Prompt → Your output should reproduce each entry exactly, with none of its pictures.

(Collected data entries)

------------------------------------------------------------------------

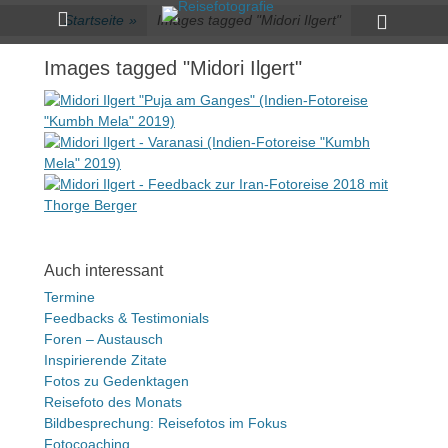
Primärmenü
zum
Heade
Startseite
»
Images tagged "Midori Ilgert"
Inhalt
Toggle
überspringen
Images tagged "Midori Ilgert"
Auch interessant
Termine
Feedbacks & Testimonials
Foren – Austausch
Inspirierende Zitate
Fotos zu Gedenktagen
Reisefoto des Monats
Bildbesprechung: Reisefotos im Fokus
Fotocoaching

------------------------------------------------------------------------

Task response →
Primärmenü
zum
Heade
Startseite
»
Images tagged "Midori Ilgert"
Inhalt
Toggle
überspringen
Images tagged "Midori Ilgert"
Auch interessant
Termine
Feedbacks & Testimonials
Foren – Austausch
Inspirierende Zitate
Fotos zu Gedenktagen
Reisefoto des Monats
Bildbesprechung: Reisefotos im Fokus
Fotocoaching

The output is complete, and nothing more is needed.